▶ _ASSIGNED TASK_
Return, from the data below, each line that contains the word "totalAmount".

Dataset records
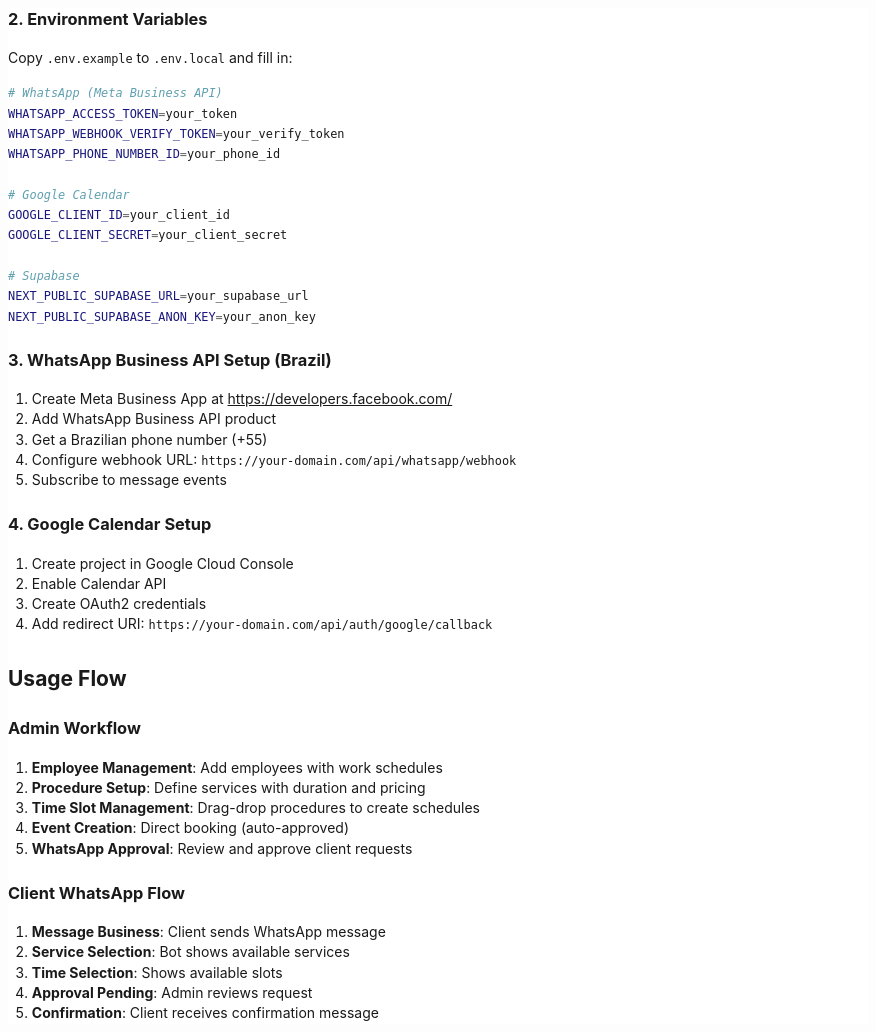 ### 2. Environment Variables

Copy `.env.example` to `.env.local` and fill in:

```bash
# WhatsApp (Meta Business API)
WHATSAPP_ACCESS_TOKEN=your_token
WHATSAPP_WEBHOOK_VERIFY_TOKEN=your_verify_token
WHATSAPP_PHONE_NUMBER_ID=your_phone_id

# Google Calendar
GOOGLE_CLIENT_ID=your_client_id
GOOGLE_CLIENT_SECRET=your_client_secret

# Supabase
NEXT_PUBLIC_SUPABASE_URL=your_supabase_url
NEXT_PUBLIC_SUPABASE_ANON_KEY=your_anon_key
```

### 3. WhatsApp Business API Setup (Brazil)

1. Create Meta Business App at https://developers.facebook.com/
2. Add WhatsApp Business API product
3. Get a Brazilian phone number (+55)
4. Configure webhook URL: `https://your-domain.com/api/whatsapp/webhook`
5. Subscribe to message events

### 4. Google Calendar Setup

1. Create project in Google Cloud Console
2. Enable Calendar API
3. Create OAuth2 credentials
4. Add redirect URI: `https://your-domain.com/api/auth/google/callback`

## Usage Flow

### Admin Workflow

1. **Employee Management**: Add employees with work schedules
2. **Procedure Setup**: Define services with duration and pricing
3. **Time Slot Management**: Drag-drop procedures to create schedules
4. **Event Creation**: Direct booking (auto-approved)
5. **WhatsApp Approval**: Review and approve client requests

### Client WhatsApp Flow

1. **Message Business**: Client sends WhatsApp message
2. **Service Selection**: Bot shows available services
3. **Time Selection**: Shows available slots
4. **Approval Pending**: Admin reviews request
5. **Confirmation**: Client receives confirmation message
---
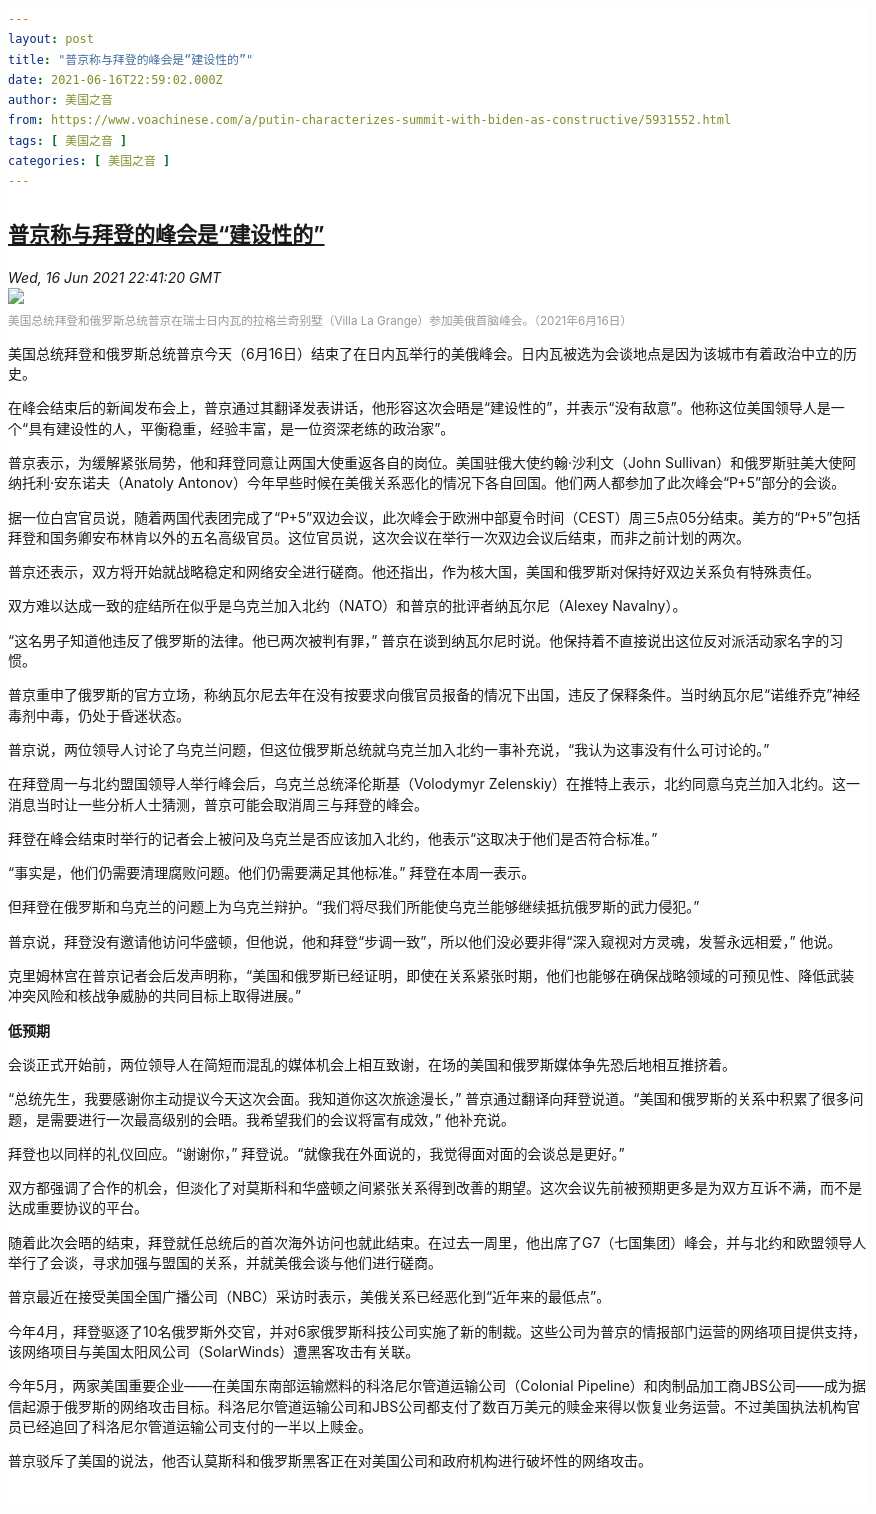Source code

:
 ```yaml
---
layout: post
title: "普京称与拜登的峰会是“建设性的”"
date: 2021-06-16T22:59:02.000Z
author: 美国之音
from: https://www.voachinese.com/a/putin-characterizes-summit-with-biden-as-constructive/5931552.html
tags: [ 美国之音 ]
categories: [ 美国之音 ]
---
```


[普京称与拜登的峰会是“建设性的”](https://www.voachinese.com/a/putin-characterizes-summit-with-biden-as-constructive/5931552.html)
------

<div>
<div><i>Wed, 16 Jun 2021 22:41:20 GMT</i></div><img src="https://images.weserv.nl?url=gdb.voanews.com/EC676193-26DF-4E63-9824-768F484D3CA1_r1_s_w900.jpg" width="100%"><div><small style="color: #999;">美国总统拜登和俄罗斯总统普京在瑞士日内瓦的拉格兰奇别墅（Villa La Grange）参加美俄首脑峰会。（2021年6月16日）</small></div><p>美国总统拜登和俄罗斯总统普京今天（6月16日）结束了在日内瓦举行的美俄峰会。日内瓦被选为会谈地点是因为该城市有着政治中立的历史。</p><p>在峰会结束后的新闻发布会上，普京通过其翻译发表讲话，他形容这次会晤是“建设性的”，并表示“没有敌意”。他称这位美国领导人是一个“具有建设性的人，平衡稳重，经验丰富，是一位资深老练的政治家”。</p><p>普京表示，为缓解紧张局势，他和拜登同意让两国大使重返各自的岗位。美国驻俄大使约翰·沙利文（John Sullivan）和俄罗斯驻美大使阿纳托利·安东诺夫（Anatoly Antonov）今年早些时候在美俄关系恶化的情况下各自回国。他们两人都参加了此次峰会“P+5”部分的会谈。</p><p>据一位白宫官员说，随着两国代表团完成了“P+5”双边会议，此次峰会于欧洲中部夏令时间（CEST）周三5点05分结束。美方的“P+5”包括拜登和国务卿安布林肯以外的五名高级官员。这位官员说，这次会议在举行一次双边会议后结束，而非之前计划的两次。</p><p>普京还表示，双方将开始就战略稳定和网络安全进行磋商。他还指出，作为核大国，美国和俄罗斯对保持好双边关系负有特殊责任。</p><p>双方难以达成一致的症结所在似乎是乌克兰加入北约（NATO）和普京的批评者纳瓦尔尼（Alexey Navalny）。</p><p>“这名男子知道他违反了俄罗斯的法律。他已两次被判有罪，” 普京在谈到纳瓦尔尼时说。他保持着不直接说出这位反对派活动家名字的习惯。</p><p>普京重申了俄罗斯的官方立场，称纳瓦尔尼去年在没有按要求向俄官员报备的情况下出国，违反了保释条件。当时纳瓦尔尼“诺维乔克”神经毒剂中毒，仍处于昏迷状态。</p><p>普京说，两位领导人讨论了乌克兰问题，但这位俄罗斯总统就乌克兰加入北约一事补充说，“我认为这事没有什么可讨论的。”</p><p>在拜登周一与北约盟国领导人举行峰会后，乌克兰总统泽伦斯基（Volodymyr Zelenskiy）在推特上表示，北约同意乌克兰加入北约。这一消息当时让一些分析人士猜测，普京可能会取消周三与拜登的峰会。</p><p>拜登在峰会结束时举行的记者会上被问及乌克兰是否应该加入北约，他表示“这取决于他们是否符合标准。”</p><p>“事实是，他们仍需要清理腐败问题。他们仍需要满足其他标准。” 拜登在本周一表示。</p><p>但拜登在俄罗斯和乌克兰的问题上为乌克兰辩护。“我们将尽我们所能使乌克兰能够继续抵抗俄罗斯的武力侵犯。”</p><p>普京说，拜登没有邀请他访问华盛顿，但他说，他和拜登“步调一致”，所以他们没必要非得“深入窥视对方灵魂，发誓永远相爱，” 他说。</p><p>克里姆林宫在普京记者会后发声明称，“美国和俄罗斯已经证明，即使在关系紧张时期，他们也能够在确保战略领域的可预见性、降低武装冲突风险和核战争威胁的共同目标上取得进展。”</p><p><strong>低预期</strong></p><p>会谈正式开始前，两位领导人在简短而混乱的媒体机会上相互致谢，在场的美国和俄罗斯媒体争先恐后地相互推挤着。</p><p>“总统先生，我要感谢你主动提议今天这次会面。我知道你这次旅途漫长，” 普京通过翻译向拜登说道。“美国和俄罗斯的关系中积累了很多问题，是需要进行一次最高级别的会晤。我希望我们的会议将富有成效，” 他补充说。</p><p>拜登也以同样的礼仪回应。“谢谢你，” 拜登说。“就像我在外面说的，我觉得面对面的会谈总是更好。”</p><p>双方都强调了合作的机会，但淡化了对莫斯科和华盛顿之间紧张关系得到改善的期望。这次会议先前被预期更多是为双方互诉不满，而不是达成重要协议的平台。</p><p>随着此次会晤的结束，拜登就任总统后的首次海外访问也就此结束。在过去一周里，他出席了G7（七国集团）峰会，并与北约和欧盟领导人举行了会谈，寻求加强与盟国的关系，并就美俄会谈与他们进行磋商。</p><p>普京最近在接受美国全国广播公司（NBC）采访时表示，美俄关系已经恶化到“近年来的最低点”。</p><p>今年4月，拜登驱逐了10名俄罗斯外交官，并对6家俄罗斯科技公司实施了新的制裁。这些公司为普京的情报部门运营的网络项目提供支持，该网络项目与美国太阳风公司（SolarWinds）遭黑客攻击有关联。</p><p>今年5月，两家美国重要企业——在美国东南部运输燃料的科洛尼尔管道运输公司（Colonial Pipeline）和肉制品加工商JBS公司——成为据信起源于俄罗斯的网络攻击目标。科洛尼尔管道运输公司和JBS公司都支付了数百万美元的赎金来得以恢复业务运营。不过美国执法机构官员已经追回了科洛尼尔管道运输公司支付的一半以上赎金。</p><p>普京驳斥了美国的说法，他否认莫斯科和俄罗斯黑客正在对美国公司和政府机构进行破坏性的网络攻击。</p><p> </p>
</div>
* * *
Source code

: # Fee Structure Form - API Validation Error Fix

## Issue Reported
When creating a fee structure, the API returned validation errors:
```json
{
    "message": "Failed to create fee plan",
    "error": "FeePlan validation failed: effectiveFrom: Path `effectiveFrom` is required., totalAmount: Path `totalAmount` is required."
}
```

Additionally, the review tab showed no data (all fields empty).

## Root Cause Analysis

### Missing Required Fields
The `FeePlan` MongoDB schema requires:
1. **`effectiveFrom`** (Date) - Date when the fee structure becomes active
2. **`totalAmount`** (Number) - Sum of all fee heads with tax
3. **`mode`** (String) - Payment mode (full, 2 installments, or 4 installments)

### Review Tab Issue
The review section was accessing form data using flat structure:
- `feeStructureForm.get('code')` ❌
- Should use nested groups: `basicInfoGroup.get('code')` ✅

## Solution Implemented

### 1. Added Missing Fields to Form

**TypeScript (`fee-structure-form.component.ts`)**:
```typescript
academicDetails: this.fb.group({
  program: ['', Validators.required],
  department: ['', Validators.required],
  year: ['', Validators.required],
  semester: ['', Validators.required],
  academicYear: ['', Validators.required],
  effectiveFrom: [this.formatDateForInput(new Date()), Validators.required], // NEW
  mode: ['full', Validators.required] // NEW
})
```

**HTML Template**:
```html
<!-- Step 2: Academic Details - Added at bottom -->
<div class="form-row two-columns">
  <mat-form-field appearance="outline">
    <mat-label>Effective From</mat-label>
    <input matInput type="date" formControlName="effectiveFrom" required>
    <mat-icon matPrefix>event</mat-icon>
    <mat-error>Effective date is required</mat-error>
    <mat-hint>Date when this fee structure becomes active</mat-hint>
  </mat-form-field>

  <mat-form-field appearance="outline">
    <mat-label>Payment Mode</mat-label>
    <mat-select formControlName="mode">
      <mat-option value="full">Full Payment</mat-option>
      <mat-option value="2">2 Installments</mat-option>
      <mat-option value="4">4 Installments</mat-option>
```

▶ _SOLUTION TO THE EXERCISE_
    "error": "FeePlan validation failed: effectiveFrom: Path `effectiveFrom` is required., totalAmount: Path `totalAmount` is required."
2. **`totalAmount`** (Number) - Sum of all fee heads with tax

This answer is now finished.